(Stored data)
•••

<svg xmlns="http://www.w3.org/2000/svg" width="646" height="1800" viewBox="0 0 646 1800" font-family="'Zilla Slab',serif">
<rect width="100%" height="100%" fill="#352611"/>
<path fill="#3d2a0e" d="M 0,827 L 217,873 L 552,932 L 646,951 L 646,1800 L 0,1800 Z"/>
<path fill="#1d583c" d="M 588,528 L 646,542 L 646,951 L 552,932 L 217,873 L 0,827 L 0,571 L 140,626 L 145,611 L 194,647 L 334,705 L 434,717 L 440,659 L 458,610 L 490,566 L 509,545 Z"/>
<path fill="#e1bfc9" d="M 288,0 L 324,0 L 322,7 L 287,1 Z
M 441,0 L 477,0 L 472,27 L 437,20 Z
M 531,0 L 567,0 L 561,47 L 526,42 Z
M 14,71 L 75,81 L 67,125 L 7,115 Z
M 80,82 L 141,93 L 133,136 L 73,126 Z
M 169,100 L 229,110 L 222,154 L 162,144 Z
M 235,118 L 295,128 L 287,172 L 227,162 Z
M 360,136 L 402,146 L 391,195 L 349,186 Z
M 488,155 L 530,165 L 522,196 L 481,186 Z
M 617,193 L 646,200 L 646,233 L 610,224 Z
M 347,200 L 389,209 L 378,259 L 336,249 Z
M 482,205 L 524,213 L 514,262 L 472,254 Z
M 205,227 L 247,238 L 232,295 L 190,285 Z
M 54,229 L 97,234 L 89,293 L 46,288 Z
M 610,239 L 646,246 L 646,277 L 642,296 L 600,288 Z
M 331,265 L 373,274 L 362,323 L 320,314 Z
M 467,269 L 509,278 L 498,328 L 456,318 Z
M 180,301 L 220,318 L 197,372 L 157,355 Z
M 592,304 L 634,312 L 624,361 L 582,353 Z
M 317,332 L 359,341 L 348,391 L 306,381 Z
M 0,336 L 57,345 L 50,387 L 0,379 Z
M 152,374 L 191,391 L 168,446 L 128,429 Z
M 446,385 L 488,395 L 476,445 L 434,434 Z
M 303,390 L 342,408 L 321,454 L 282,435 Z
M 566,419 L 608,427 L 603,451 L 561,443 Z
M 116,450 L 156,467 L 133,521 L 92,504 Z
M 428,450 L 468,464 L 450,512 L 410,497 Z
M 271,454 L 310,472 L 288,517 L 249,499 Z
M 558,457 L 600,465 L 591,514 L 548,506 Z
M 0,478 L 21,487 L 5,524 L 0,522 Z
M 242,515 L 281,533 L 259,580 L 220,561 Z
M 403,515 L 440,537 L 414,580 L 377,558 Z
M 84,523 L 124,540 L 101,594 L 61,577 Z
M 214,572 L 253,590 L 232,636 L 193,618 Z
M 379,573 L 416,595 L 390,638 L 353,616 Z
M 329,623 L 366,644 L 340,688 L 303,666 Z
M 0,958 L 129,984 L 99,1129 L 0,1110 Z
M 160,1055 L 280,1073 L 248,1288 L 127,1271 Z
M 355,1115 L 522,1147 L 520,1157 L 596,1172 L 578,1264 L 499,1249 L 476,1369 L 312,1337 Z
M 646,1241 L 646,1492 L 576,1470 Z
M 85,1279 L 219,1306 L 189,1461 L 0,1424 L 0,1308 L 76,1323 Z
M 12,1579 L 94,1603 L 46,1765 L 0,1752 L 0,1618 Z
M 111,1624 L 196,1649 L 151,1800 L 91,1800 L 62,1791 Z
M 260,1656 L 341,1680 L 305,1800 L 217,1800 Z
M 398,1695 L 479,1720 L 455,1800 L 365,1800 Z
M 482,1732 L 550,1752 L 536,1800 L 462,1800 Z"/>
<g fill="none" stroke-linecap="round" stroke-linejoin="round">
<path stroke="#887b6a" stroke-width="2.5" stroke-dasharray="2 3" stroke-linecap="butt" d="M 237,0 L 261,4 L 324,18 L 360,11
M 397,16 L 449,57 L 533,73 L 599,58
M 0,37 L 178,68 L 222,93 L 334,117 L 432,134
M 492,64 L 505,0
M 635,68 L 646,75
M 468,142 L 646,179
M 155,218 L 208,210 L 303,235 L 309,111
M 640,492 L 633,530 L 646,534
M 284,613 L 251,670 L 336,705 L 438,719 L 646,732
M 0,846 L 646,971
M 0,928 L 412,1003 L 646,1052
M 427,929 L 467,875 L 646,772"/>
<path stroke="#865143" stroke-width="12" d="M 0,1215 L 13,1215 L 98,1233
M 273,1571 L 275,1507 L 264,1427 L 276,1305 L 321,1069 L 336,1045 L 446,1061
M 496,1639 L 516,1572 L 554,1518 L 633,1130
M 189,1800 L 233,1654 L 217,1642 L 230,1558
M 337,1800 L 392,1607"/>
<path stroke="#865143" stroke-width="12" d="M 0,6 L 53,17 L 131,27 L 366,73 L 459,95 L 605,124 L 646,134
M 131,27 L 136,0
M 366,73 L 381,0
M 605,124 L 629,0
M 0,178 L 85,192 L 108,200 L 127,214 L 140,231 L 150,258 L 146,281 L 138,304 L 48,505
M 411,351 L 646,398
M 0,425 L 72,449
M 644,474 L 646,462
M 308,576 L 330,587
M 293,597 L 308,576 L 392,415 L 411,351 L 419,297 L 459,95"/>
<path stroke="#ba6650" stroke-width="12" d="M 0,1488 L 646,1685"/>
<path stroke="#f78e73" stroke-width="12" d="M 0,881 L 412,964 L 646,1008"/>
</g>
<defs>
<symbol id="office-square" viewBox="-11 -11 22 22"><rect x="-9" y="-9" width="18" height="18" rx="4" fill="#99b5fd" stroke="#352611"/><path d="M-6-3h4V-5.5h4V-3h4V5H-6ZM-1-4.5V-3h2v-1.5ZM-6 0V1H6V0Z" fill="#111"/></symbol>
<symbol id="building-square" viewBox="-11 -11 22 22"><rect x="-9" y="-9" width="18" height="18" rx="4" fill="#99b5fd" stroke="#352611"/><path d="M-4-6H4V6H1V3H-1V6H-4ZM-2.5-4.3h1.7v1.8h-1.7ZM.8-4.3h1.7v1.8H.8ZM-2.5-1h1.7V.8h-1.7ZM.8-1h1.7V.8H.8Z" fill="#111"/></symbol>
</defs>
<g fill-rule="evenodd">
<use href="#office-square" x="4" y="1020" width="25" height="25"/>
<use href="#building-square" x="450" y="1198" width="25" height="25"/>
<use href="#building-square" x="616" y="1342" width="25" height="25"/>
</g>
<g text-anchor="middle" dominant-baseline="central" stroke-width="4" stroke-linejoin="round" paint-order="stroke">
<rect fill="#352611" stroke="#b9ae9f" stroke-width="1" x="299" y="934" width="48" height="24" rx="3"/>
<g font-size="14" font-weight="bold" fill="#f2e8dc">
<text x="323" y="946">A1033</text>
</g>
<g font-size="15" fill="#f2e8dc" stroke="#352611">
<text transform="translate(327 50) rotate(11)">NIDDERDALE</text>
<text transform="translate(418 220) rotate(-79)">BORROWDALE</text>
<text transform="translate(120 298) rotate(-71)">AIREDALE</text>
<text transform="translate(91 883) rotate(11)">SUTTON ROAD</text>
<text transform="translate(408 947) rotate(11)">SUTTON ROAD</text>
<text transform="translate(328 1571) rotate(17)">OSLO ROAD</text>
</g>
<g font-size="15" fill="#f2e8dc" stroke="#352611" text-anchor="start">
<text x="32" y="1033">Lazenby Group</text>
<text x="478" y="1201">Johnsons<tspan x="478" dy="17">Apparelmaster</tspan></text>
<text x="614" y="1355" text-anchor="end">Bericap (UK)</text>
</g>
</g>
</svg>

•••

**Prompt:** Please return all of the entries exactly as they were given.

**Exercise output:**
<svg xmlns="http://www.w3.org/2000/svg" width="646" height="1800" viewBox="0 0 646 1800" font-family="'Zilla Slab',serif">
<rect width="100%" height="100%" fill="#352611"/>
<path fill="#3d2a0e" d="M 0,827 L 217,873 L 552,932 L 646,951 L 646,1800 L 0,1800 Z"/>
<path fill="#1d583c" d="M 588,528 L 646,542 L 646,951 L 552,932 L 217,873 L 0,827 L 0,571 L 140,626 L 145,611 L 194,647 L 334,705 L 434,717 L 440,659 L 458,610 L 490,566 L 509,545 Z"/>
<path fill="#e1bfc9" d="M 288,0 L 324,0 L 322,7 L 287,1 Z
M 441,0 L 477,0 L 472,27 L 437,20 Z
M 531,0 L 567,0 L 561,47 L 526,42 Z
M 14,71 L 75,81 L 67,125 L 7,115 Z
M 80,82 L 141,93 L 133,136 L 73,126 Z
M 169,100 L 229,110 L 222,154 L 162,144 Z
M 235,118 L 295,128 L 287,172 L 227,162 Z
M 360,136 L 402,146 L 391,195 L 349,186 Z
M 488,155 L 530,165 L 522,196 L 481,186 Z
M 617,193 L 646,200 L 646,233 L 610,224 Z
M 347,200 L 389,209 L 378,259 L 336,249 Z
M 482,205 L 524,213 L 514,262 L 472,254 Z
M 205,227 L 247,238 L 232,295 L 190,285 Z
M 54,229 L 97,234 L 89,293 L 46,288 Z
M 610,239 L 646,246 L 646,277 L 642,296 L 600,288 Z
M 331,265 L 373,274 L 362,323 L 320,314 Z
M 467,269 L 509,278 L 498,328 L 456,318 Z
M 180,301 L 220,318 L 197,372 L 157,355 Z
M 592,304 L 634,312 L 624,361 L 582,353 Z
M 317,332 L 359,341 L 348,391 L 306,381 Z
M 0,336 L 57,345 L 50,387 L 0,379 Z
M 152,374 L 191,391 L 168,446 L 128,429 Z
M 446,385 L 488,395 L 476,445 L 434,434 Z
M 303,390 L 342,408 L 321,454 L 282,435 Z
M 566,419 L 608,427 L 603,451 L 561,443 Z
M 116,450 L 156,467 L 133,521 L 92,504 Z
M 428,450 L 468,464 L 450,512 L 410,497 Z
M 271,454 L 310,472 L 288,517 L 249,499 Z
M 558,457 L 600,465 L 591,514 L 548,506 Z
M 0,478 L 21,487 L 5,524 L 0,522 Z
M 242,515 L 281,533 L 259,580 L 220,561 Z
M 403,515 L 440,537 L 414,580 L 377,558 Z
M 84,523 L 124,540 L 101,594 L 61,577 Z
M 214,572 L 253,590 L 232,636 L 193,618 Z
M 379,573 L 416,595 L 390,638 L 353,616 Z
M 329,623 L 366,644 L 340,688 L 303,666 Z
M 0,958 L 129,984 L 99,1129 L 0,1110 Z
M 160,1055 L 280,1073 L 248,1288 L 127,1271 Z
M 355,1115 L 522,1147 L 520,1157 L 596,1172 L 578,1264 L 499,1249 L 476,1369 L 312,1337 Z
M 646,1241 L 646,1492 L 576,1470 Z
M 85,1279 L 219,1306 L 189,1461 L 0,1424 L 0,1308 L 76,1323 Z
M 12,1579 L 94,1603 L 46,1765 L 0,1752 L 0,1618 Z
M 111,1624 L 196,1649 L 151,1800 L 91,1800 L 62,1791 Z
M 260,1656 L 341,1680 L 305,1800 L 217,1800 Z
M 398,1695 L 479,1720 L 455,1800 L 365,1800 Z
M 482,1732 L 550,1752 L 536,1800 L 462,1800 Z"/>
<g fill="none" stroke-linecap="round" stroke-linejoin="round">
<path stroke="#887b6a" stroke-width="2.5" stroke-dasharray="2 3" stroke-linecap="butt" d="M 237,0 L 261,4 L 324,18 L 360,11
M 397,16 L 449,57 L 533,73 L 599,58
M 0,37 L 178,68 L 222,93 L 334,117 L 432,134
M 492,64 L 505,0
M 635,68 L 646,75
M 468,142 L 646,179
M 155,218 L 208,210 L 303,235 L 309,111
M 640,492 L 633,530 L 646,534
M 284,613 L 251,670 L 336,705 L 438,719 L 646,732
M 0,846 L 646,971
M 0,928 L 412,1003 L 646,1052
M 427,929 L 467,875 L 646,772"/>
<path stroke="#865143" stroke-width="12" d="M 0,1215 L 13,1215 L 98,1233
M 273,1571 L 275,1507 L 264,1427 L 276,1305 L 321,1069 L 336,1045 L 446,1061
M 496,1639 L 516,1572 L 554,1518 L 633,1130
M 189,1800 L 233,1654 L 217,1642 L 230,1558
M 337,1800 L 392,1607"/>
<path stroke="#865143" stroke-width="12" d="M 0,6 L 53,17 L 131,27 L 366,73 L 459,95 L 605,124 L 646,134
M 131,27 L 136,0
M 366,73 L 381,0
M 605,124 L 629,0
M 0,178 L 85,192 L 108,200 L 127,214 L 140,231 L 150,258 L 146,281 L 138,304 L 48,505
M 411,351 L 646,398
M 0,425 L 72,449
M 644,474 L 646,462
M 308,576 L 330,587
M 293,597 L 308,576 L 392,415 L 411,351 L 419,297 L 459,95"/>
<path stroke="#ba6650" stroke-width="12" d="M 0,1488 L 646,1685"/>
<path stroke="#f78e73" stroke-width="12" d="M 0,881 L 412,964 L 646,1008"/>
</g>
<defs>
<symbol id="office-square" viewBox="-11 -11 22 22"><rect x="-9" y="-9" width="18" height="18" rx="4" fill="#99b5fd" stroke="#352611"/><path d="M-6-3h4V-5.5h4V-3h4V5H-6ZM-1-4.5V-3h2v-1.5ZM-6 0V1H6V0Z" fill="#111"/></symbol>
<symbol id="building-square" viewBox="-11 -11 22 22"><rect x="-9" y="-9" width="18" height="18" rx="4" fill="#99b5fd" stroke="#352611"/><path d="M-4-6H4V6H1V3H-1V6H-4ZM-2.5-4.3h1.7v1.8h-1.7ZM.8-4.3h1.7v1.8H.8ZM-2.5-1h1.7V.8h-1.7ZM.8-1h1.7V.8H.8Z" fill="#111"/></symbol>
</defs>
<g fill-rule="evenodd">
<use href="#office-square" x="4" y="1020" width="25" height="25"/>
<use href="#building-square" x="450" y="1198" width="25" height="25"/>
<use href="#building-square" x="616" y="1342" width="25" height="25"/>
</g>
<g text-anchor="middle" dominant-baseline="central" stroke-width="4" stroke-linejoin="round" paint-order="stroke">
<rect fill="#352611" stroke="#b9ae9f" stroke-width="1" x="299" y="934" width="48" height="24" rx="3"/>
<g font-size="14" font-weight="bold" fill="#f2e8dc">
<text x="323" y="946">A1033</text>
</g>
<g font-size="15" fill="#f2e8dc" stroke="#352611">
<text transform="translate(327 50) rotate(11)">NIDDERDALE</text>
<text transform="translate(418 220) rotate(-79)">BORROWDALE</text>
<text transform="translate(120 298) rotate(-71)">AIREDALE</text>
<text transform="translate(91 883) rotate(11)">SUTTON ROAD</text>
<text transform="translate(408 947) rotate(11)">SUTTON ROAD</text>
<text transform="translate(328 1571) rotate(17)">OSLO ROAD</text>
</g>
<g font-size="15" fill="#f2e8dc" stroke="#352611" text-anchor="start">
<text x="32" y="1033">Lazenby Group</text>
<text x="478" y="1201">Johnsons<tspan x="478" dy="17">Apparelmaster</tspan></text>
<text x="614" y="1355" text-anchor="end">Bericap (UK)</text>
</g>
</g>
</svg>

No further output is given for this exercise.